Glossary/Performance & Mobile
Performance & Mobile

Page Speed

How quickly a web page loads for users, a direct ranking factor.

Page speed refers to how quickly the content of a web page loads and becomes interactive for a visitor. It is a confirmed Google ranking factor and has a direct impact on user experience, bounce rates, and ultimately new client conversion rates.

For AEC firms, page speed is frequently problematic due to the high-resolution photography central to portfolio presentation. Uncompressed project images are the most common cause of slow load times on architecture and engineering firm websites. Images should be compressed, served in next-generation formats like WebP, and sized appropriately for the viewport in which they will be displayed.

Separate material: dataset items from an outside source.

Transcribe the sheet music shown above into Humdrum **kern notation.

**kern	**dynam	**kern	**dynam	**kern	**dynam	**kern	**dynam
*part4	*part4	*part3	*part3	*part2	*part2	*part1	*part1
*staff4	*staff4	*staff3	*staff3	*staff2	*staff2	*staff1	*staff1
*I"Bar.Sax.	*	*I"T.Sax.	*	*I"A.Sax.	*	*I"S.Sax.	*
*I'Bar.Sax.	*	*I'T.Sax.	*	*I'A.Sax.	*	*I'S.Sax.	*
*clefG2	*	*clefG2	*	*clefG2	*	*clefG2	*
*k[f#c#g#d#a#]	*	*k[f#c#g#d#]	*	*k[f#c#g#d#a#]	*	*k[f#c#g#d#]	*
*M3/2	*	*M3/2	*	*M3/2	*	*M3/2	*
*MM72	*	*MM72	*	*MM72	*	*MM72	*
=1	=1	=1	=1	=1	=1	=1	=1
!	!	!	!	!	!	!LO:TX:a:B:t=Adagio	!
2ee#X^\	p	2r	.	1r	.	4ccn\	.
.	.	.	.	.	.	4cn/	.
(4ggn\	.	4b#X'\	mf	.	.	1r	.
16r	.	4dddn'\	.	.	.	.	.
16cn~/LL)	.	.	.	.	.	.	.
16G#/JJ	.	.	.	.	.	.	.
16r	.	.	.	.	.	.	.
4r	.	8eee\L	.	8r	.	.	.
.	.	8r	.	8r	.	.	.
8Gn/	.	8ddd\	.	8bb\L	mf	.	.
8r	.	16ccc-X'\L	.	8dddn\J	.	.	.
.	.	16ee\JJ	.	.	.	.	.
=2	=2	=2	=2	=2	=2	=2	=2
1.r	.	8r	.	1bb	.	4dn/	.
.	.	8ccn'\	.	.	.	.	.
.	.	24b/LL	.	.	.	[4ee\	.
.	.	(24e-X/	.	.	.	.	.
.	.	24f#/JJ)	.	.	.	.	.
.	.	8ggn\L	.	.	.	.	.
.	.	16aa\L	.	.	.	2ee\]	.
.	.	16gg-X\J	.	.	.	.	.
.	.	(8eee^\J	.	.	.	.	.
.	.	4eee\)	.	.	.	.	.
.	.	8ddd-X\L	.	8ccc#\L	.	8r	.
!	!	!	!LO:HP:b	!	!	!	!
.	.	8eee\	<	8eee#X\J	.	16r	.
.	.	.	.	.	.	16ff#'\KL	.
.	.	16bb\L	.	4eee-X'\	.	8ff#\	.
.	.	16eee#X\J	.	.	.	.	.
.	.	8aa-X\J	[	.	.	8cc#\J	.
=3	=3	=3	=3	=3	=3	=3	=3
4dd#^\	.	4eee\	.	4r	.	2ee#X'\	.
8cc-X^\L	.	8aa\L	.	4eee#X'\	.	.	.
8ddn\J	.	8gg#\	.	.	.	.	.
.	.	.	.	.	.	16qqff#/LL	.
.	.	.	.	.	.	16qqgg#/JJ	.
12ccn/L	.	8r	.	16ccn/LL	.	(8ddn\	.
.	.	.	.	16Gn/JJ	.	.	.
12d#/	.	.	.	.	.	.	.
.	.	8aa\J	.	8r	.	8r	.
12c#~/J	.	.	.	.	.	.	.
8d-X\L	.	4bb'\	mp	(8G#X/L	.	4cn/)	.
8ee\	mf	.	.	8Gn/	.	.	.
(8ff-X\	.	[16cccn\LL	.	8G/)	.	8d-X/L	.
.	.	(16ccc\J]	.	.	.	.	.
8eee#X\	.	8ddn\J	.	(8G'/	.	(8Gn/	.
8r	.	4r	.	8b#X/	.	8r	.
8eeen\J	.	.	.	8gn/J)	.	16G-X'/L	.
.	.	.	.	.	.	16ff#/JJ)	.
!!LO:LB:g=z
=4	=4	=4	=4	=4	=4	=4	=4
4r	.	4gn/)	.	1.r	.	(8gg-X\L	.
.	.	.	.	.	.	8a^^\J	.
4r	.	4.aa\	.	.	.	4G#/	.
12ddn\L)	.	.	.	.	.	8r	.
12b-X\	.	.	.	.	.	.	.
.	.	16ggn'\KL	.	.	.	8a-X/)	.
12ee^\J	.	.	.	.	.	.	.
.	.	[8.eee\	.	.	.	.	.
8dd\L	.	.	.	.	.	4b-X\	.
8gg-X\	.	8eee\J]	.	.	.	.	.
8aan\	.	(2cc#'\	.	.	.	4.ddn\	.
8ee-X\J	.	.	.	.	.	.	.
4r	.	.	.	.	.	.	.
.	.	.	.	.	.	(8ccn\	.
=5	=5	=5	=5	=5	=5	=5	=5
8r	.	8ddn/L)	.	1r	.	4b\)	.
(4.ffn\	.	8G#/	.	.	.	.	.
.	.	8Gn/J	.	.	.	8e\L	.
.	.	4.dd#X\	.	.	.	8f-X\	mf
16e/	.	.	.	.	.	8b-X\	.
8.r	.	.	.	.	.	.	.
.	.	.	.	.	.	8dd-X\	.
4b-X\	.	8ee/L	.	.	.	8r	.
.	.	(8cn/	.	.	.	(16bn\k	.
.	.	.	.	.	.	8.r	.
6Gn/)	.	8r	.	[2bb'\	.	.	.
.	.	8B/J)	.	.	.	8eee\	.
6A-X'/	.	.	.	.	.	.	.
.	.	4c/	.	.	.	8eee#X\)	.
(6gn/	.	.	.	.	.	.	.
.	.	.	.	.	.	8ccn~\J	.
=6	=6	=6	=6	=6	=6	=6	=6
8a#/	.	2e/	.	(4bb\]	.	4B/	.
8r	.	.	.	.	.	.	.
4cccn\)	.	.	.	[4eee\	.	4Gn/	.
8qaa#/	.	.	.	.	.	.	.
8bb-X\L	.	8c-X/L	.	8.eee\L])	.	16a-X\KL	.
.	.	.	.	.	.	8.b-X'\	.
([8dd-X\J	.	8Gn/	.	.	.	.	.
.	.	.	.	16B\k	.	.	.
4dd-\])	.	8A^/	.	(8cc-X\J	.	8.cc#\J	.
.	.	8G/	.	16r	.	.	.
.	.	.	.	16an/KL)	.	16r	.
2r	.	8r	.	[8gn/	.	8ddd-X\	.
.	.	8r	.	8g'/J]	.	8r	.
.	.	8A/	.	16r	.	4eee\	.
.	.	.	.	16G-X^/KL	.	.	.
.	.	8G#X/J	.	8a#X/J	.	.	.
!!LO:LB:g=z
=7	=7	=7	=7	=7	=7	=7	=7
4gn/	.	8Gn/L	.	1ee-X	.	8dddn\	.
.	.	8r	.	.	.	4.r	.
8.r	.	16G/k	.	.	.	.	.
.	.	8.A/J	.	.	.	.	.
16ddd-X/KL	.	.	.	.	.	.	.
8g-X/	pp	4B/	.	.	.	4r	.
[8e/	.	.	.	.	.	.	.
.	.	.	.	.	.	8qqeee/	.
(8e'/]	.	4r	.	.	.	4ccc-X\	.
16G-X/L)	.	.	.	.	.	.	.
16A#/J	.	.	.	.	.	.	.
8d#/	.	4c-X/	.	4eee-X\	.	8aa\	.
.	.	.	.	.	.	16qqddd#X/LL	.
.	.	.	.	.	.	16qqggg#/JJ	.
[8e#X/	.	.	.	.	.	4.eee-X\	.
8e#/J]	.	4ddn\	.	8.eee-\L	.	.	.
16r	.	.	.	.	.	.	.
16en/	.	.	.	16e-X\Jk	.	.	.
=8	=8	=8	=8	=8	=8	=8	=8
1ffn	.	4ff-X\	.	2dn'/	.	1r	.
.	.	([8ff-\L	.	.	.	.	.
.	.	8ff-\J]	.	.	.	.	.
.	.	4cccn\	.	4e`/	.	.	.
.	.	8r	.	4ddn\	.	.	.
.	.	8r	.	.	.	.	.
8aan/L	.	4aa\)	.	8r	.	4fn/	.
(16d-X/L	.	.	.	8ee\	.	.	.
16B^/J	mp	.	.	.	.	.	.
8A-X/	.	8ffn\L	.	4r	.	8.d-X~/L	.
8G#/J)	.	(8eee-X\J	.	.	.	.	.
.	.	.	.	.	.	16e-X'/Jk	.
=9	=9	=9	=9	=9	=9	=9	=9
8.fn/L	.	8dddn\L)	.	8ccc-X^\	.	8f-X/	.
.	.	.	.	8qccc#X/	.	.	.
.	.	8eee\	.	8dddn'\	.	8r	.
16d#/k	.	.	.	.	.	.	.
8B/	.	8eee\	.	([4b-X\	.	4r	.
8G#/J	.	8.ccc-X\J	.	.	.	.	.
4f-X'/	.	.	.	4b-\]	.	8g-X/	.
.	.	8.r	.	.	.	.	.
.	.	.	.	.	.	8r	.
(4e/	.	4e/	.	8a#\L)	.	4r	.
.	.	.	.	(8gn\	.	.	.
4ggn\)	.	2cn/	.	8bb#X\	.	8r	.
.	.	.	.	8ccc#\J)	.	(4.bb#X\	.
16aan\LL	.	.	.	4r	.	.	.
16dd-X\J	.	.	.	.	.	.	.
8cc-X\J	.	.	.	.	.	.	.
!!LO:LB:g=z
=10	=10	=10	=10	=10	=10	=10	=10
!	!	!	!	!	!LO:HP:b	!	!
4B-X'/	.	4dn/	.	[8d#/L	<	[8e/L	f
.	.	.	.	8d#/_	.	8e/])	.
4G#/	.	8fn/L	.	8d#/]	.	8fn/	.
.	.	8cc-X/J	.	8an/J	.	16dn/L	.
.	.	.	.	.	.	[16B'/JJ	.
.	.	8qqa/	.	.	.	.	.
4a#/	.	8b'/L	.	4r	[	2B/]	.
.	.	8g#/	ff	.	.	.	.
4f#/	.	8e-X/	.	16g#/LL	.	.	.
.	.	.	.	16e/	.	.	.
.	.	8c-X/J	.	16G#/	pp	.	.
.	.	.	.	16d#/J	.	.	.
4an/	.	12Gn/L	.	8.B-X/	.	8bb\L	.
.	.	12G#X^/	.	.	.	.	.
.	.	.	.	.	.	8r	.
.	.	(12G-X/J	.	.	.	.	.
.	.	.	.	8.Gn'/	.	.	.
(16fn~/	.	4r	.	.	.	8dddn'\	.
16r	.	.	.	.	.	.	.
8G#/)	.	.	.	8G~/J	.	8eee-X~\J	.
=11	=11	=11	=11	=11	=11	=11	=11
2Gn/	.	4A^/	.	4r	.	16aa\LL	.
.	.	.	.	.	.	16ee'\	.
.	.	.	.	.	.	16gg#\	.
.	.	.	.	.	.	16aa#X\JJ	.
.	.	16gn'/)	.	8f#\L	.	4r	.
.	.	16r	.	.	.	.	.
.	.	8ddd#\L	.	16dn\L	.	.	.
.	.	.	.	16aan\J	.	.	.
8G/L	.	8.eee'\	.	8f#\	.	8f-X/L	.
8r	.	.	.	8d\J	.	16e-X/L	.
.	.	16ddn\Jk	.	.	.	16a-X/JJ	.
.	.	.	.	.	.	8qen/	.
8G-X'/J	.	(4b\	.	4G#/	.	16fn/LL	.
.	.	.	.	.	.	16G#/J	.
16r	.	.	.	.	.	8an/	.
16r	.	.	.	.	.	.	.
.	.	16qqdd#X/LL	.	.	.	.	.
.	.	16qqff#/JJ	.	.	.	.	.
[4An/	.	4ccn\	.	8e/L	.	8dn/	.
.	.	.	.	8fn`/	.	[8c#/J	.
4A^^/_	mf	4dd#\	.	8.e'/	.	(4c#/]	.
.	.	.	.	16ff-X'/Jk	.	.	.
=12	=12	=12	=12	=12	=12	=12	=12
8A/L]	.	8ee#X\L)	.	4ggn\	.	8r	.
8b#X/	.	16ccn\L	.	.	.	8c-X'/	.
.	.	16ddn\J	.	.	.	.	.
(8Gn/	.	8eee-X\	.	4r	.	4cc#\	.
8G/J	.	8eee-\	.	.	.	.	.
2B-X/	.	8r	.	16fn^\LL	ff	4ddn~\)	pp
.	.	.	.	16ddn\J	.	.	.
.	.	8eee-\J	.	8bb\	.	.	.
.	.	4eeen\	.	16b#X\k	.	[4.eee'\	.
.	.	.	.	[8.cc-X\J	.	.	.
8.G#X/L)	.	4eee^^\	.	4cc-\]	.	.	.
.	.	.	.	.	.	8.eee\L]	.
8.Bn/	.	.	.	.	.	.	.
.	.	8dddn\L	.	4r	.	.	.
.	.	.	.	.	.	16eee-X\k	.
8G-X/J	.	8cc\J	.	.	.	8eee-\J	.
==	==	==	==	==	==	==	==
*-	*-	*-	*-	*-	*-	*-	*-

Google's Core Web Vitals are the primary framework for measuring page experience. The three key metrics are: Largest Contentful Paint (LCP) — how quickly the main content loads; Cumulative Layout Shift (CLS) — how much the layout shifts unexpectedly during loading; and Interaction to Next Paint (INP) — responsiveness to user interactions.

Targeting a First Contentful Paint under 1.5 seconds and a full page load under 3 seconds should be the goal for AEC firm websites. Hosting on a CDN, enabling lazy loading for images below the fold, and minimising third-party scripts (chat widgets, analytics) are the most effective ways to improve these scores.